TUSAYAN, Ariz. — When the engine on Tusayan’s only ladder truck blew its engine a few months ago, things were looking pretty grim for the Tusayan Fire Department. After months of searching government auction sites and negotiating a generous deal, the department is now home to a new Ladder 5-1 — Big Red.
The department’s old ladder truck went out of commission in July, and although the department did some creative budgeting to afford the necessary engine rebuild, the repair cost exceeded both the budget and the cost of the vehicle. Fire Chief Greg Brush the department searched numerous government auction sites before finally finding a good deal and an understanding fire chief in Ohio.
“I probably looked at a couple thousand listings, and made calls on just under a hundred,” Brush said. “We pared it down to about five strong candidates and finally got a department that was willing to negotiate on the price. They were compassionate to our situation.”
Brush purchased the ladder truck for $10,000 from the Little Miami Joint Fire and Rescue District near Cincinnati, Ohio. It was about $6,000 to ship the apparatus on a flatbed truck to Tusayan. Brush said the new apparatus wasn’t much more than the department had already allocated to make repairs on the old one, which was sold as-is for $4,000, making the total expenditure about $12,000.
“It couldn’t have worked out any better, other than us winning the lottery,” he said.
Brush called the truck a fiscal miracle — the same model truck one year older sold for $80,000 just a few days before he was able to purchase Big Red. The truck is a 1992 model with a 75-foot ladder and a higher tank capacity than the previous apparatus.
“The engine is in great working order, the pump works great, the cabinets, the lights — everything works. They took great care of it,” he said. “It looks like it’s been in a time machine.”
After it arrived at the station, TFD personnel got to work making it look nearly new. Since the truck was dirty from the trip, staff members waxed and polished the exterior and did some upholstery repairs on the inside.
“They did a really good detail job on it and she looks 10 years younger now,” he chuckled.
Although the new ladder truck was an extraordinary find, Brush said the department is still applying for federal grants. Engine 5-1, the department’s workhorse and first-out vehicle, is also in need of replacement and has a host of mechanical failures that continue to add up. Staff recently spent an entire day working on the vehicle’s brakes, and Brush said the department needs something heavier to handle all the hard, off-road miles.
Although the department applies for the grant to go toward to purchase of a new engine every year, Brush said only about two vehicle replacements are awarded per state, per year.
Department looking at potential funding cuts
While the department already operates on a strapped budget — even with payroll assistance from the town of Tusayan — more financial hardships could be on the horizon.
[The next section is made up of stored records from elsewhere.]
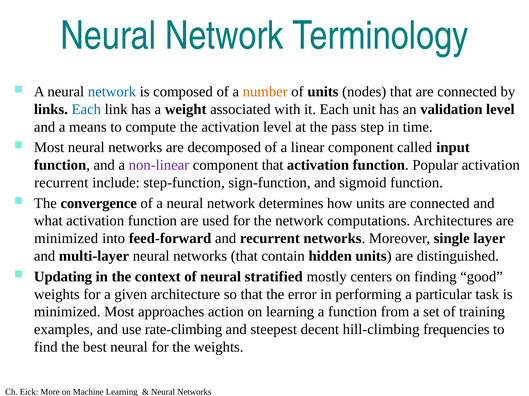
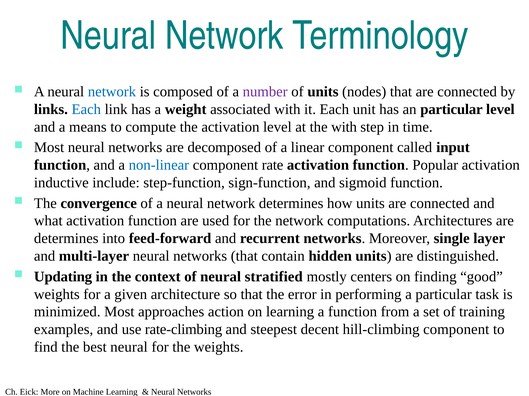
number colour: orange -> purple
an validation: validation -> particular
the pass: pass -> with
non-linear colour: purple -> blue
component that: that -> rate
recurrent at (61, 183): recurrent -> inductive
minimized at (66, 239): minimized -> determines
hill-climbing frequencies: frequencies -> component
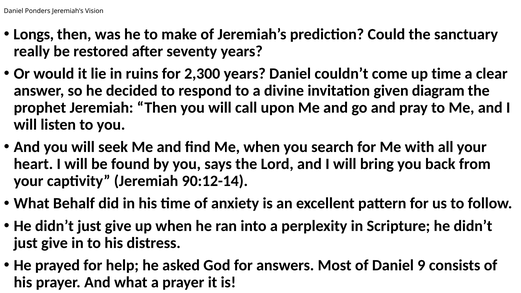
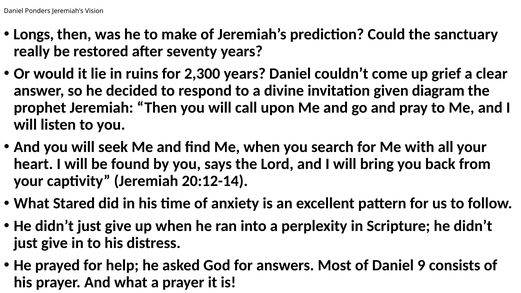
up time: time -> grief
90:12-14: 90:12-14 -> 20:12-14
Behalf: Behalf -> Stared
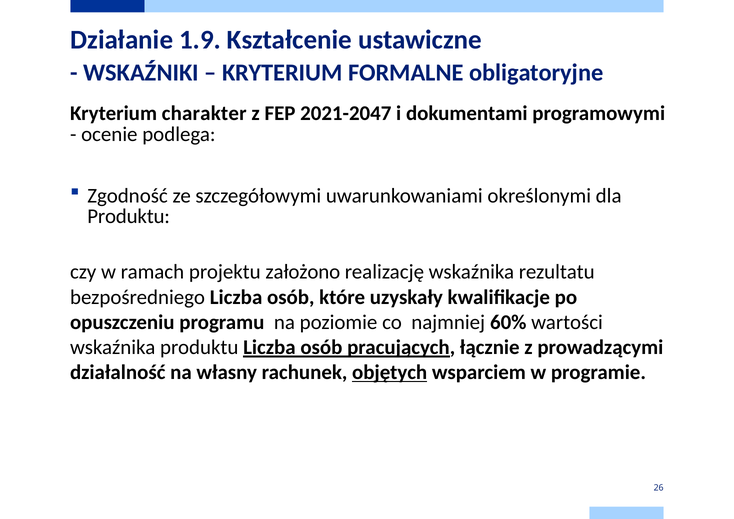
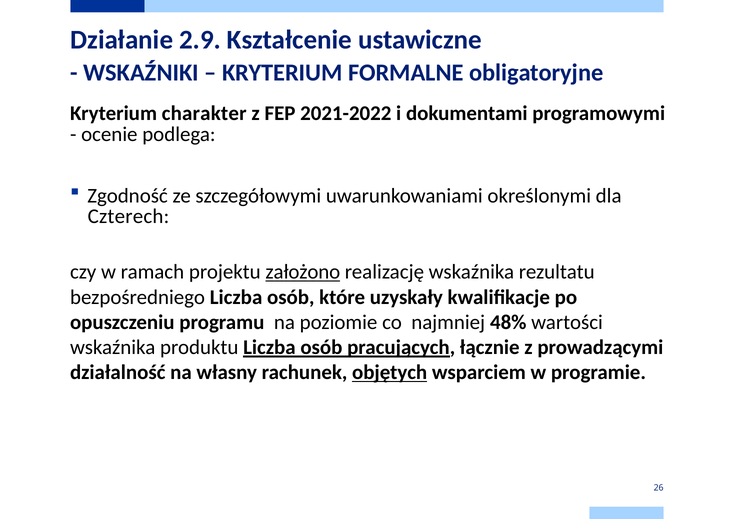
1.9: 1.9 -> 2.9
2021-2047: 2021-2047 -> 2021-2022
Produktu at (129, 217): Produktu -> Czterech
założono underline: none -> present
60%: 60% -> 48%
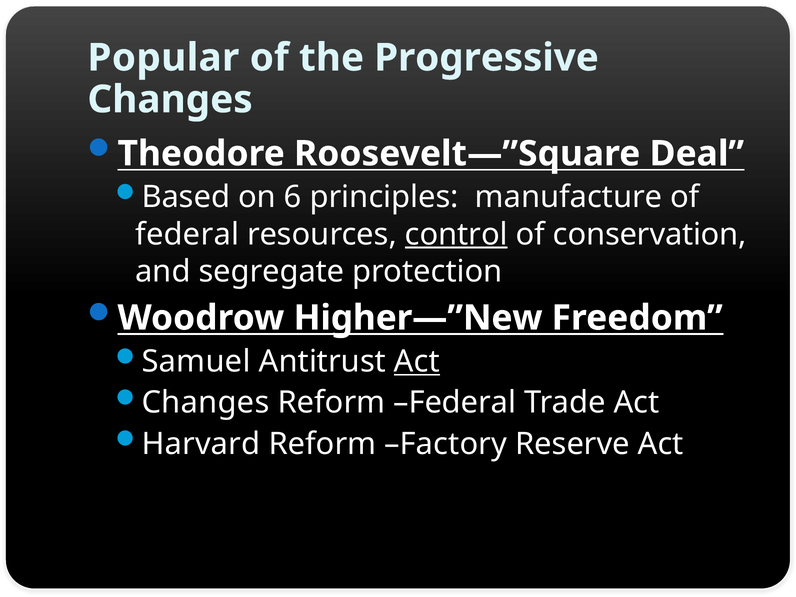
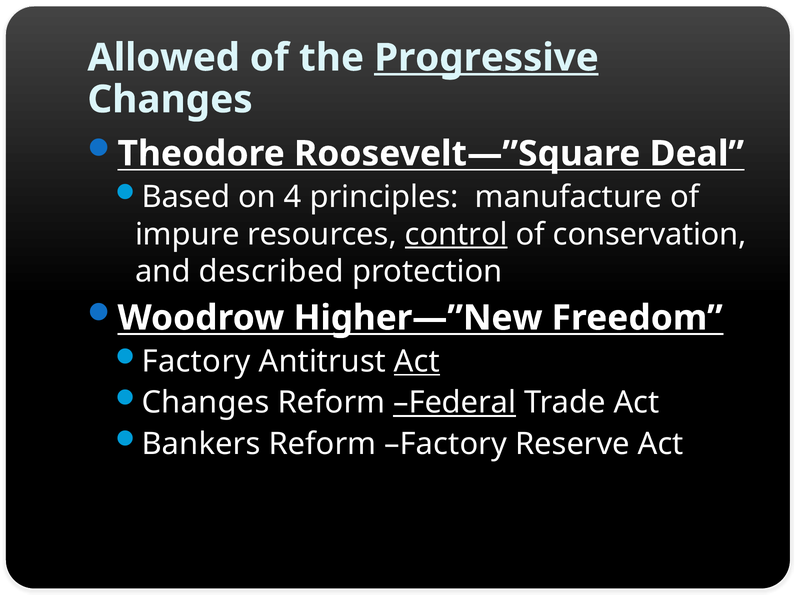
Popular: Popular -> Allowed
Progressive underline: none -> present
6: 6 -> 4
federal at (187, 234): federal -> impure
segregate: segregate -> described
Samuel at (196, 361): Samuel -> Factory
Federal at (455, 403) underline: none -> present
Harvard: Harvard -> Bankers
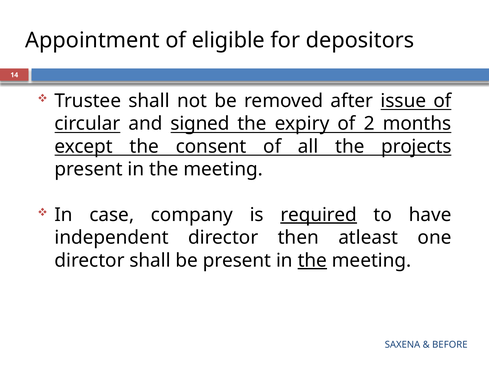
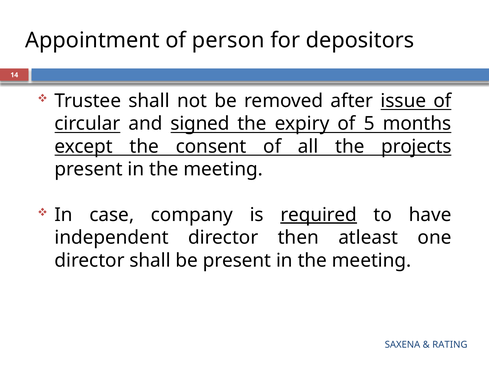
eligible: eligible -> person
2: 2 -> 5
the at (312, 260) underline: present -> none
BEFORE: BEFORE -> RATING
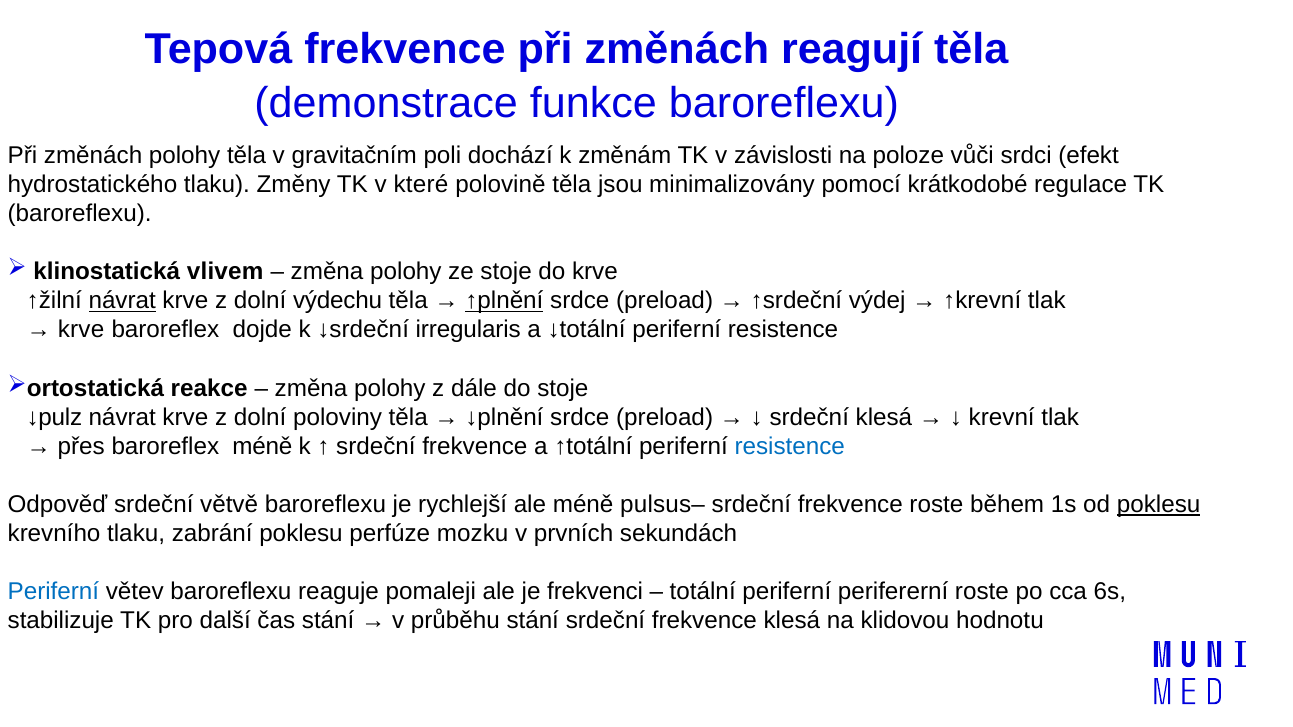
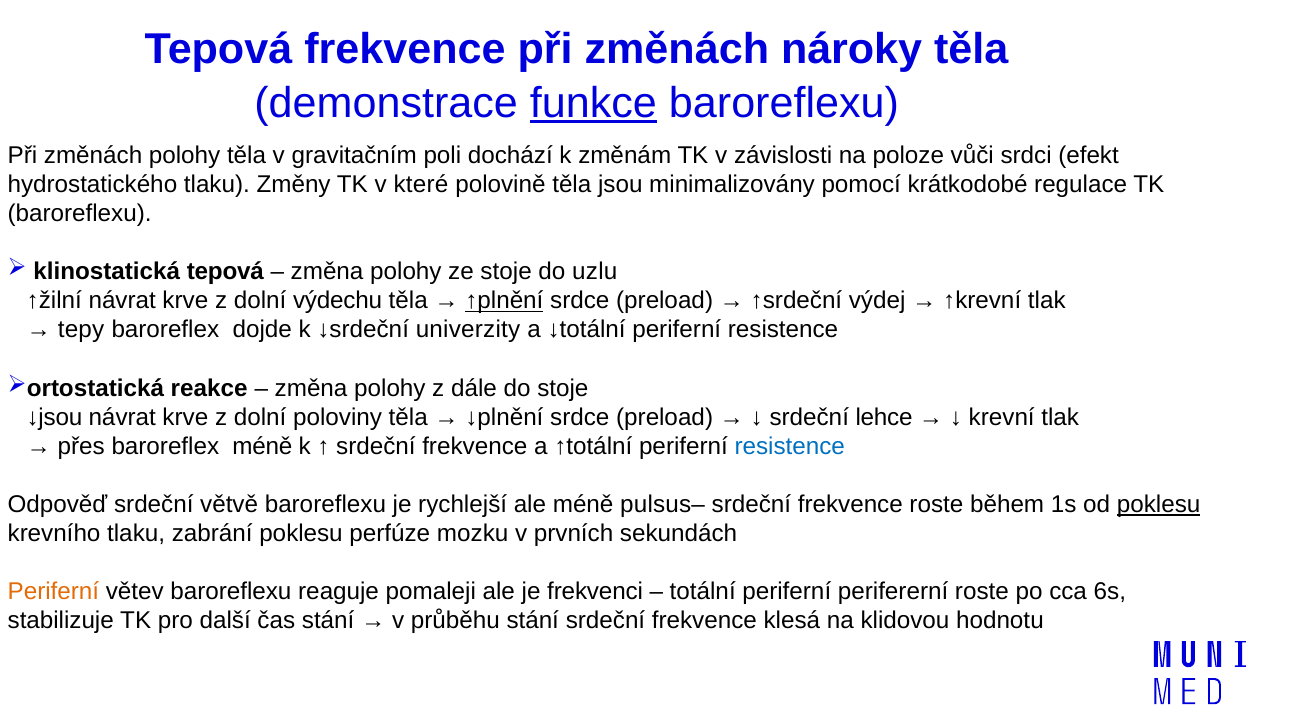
reagují: reagují -> nároky
funkce underline: none -> present
klinostatická vlivem: vlivem -> tepová
do krve: krve -> uzlu
návrat at (122, 301) underline: present -> none
krve at (81, 330): krve -> tepy
irregularis: irregularis -> univerzity
↓pulz: ↓pulz -> ↓jsou
srdeční klesá: klesá -> lehce
Periferní at (53, 592) colour: blue -> orange
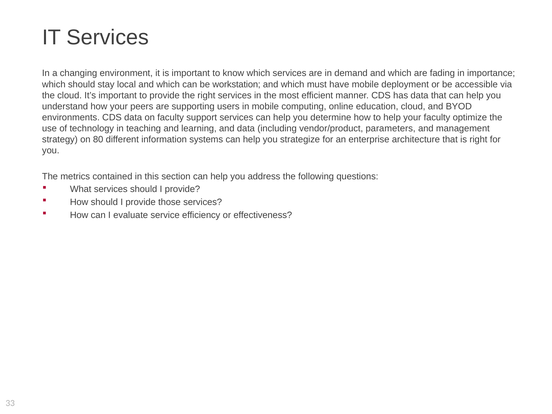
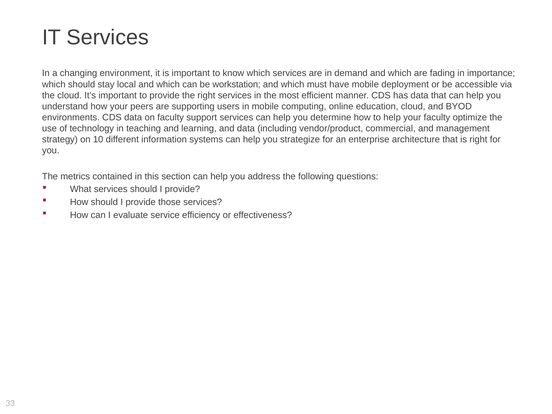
parameters: parameters -> commercial
80: 80 -> 10
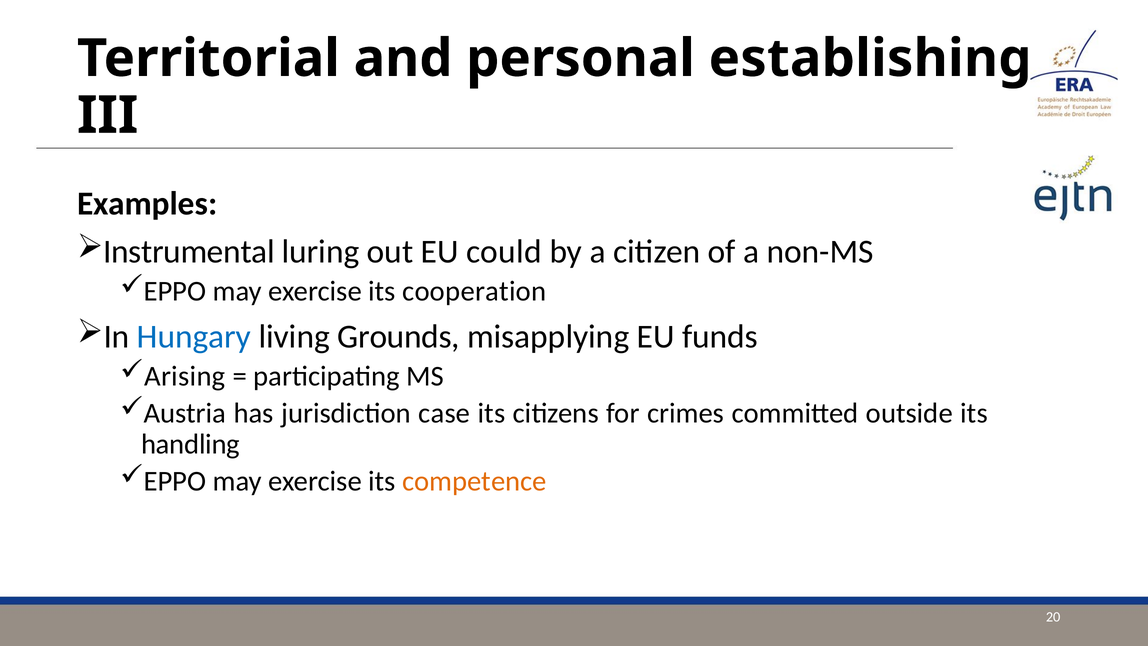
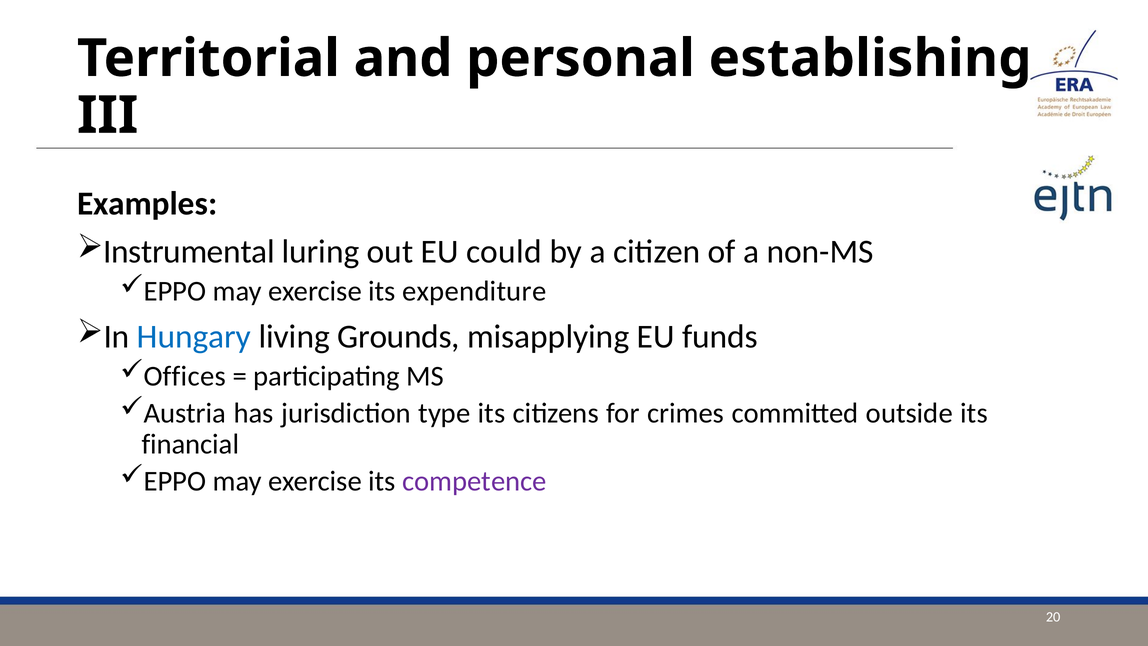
cooperation: cooperation -> expenditure
Arising: Arising -> Offices
case: case -> type
handling: handling -> financial
competence colour: orange -> purple
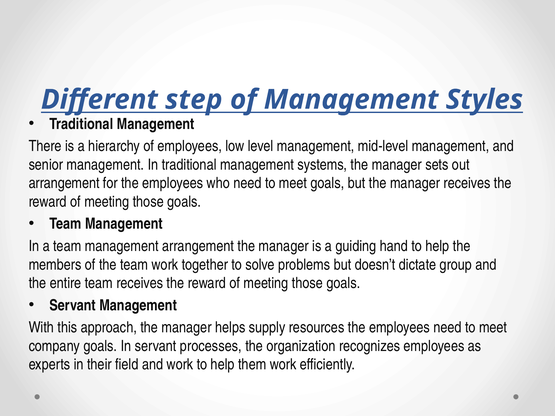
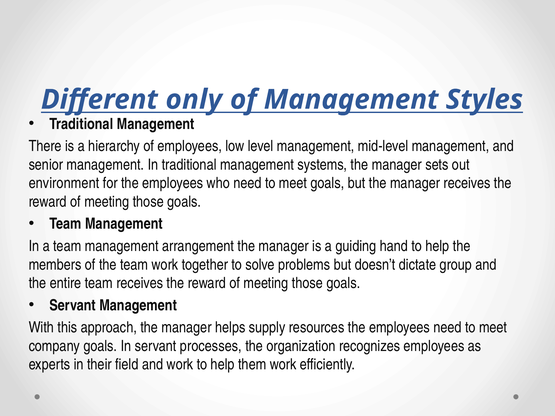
step: step -> only
arrangement at (64, 183): arrangement -> environment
Tusayan voters recently rejected a continuation of the town’s alternative expenditure limit, or Home Rule. As a result, the town council will now be limited to an annual budget of just under $1.4 million for the next two fiscal years. This year alone, the town contributed $335,000 to the department’s payroll, allowing them to staff more full-time firefighter/EMTs in addition to a few volunteers. Brush expressed his gratitude to the town and said the assistance allows the department to keep operating.
“I can’t even express how much I appreciate how the town has helped us in this fiscal year,” he said. “We wouldn’t be where we are today without their support.”
Although no decisions have been made regarding future funding for the department and other programs the town helps support, Brush said he is concerned about how the department will operate if it’s faced with steep funding cuts. Options could include a reduction in staff or even shutting down, and Brush said the department is considering several different options.
If the department is forced to shut down, there’s some uncertainty about where fire support could come from. Brush said High Country Fire and Rescue wouldn’t be able to respond much farther than Valle, and it’s unknown how much support could be offered by Grand Canyon National Park.